- Last Updated: 5:34 AM, June 5, 2012
- Posted: 11:15 PM, June 4, 2012
Regulators are looking into how Nasdaq made money during its fumbled Facebook stock offering.
Sources tell The Post that the Securities and Exchange Commission is probing to see how the exchange operator run by CEO Bob Greifeld made a $10.7 million profit while trading off the social media company’s shares.
Nasdaq bought and sold so-called “orphaned” shares during the early period of trading in order to facilitate trading of the stock as technical glitches created a logjam in the early frenzied moments of trading on May 18.
SEC boss Mary Shapiro promised to delve into the Facebook IPO.
And some of the issues the agency is believed to be looking at is whether the exchange made its trades ahead of clients and other participants, sources said. The regulators also is looking into whether the trading systems at other Nasdaq member firms made matters worse.

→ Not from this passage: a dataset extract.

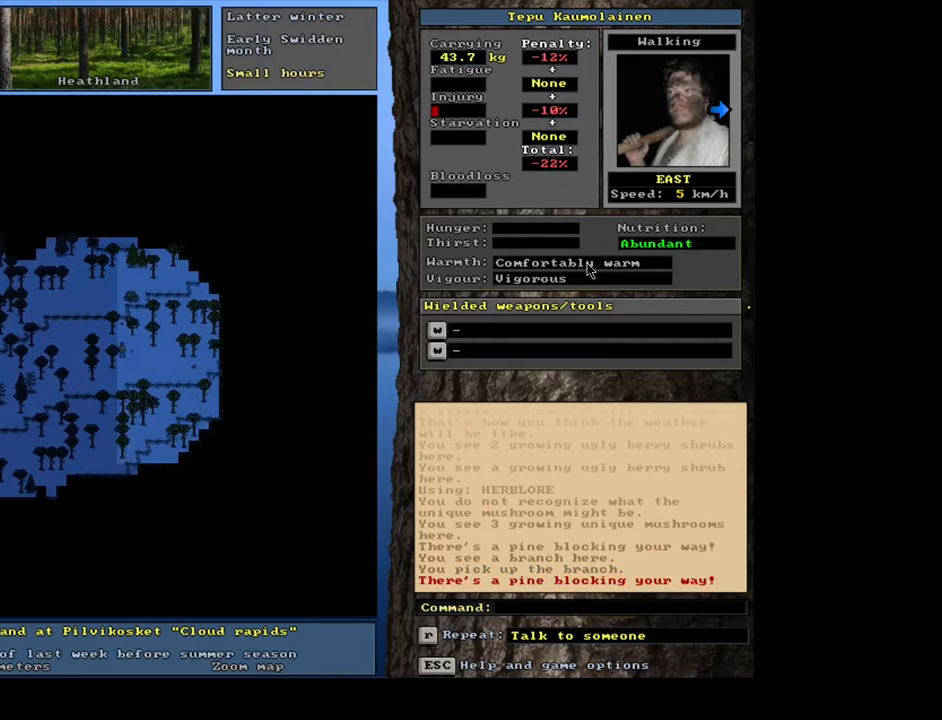
{"keys": ["ctrl_l", "num6"], "mouse": [], "events": [[17, "num6", "up"], [83, "num6", "down"], [183, "num6", "up"], [267, "num6", "down"], [383, "num6", "up"], [450, "num6", "down"]]}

A Nasdaq spokesman declined to comment and a call to the SEC was not returned.
Nasdaq’s Greifeld has said that the exchange plans on applying $13.7 million, including profits of $10 million in Facebook trades, to pay back industry market makers who lost money trading Facebook.

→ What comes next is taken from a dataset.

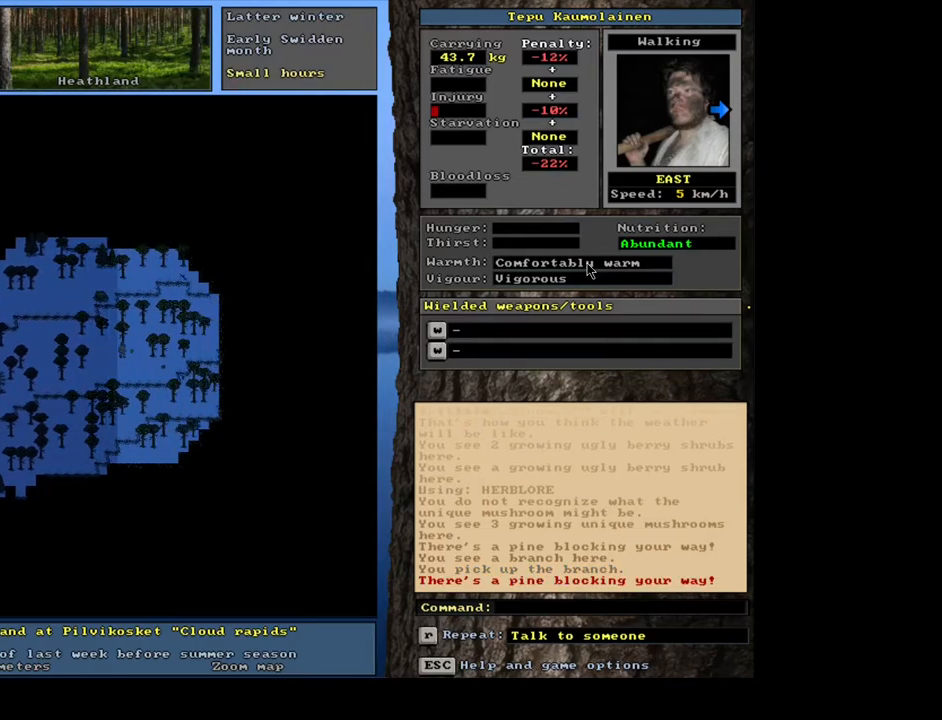
{"keys": ["ctrl_l"], "mouse": [], "events": [[67, "num6", "up"], [217, "num3", "down"], [300, "num3", "up"]]}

Market makers including Knight Capital, Citadel and units of UBS and Citigroup argue that they are owed $180 million from Nasdaq.
Sources say that Nasdaq’s handling of its Facebook snafu has created some friction in the market between itself and other participants who say that the exchange platform has been slow to act and at times unresponsive.
Nasdaq has been floating subtle hints that other market players at Citadel and Knight Capital had problems in their own computer systems that may have exacerbated problems properly completing and canceling orders on the high-profile IPO,
The Financial Industry Regulatory Authority is arbitrating between traders and Nasdaq to determine how much the exchange should allocate to firms.
Under exchange agreements, Nasdaq has limited liability in resolving disputes about its platform.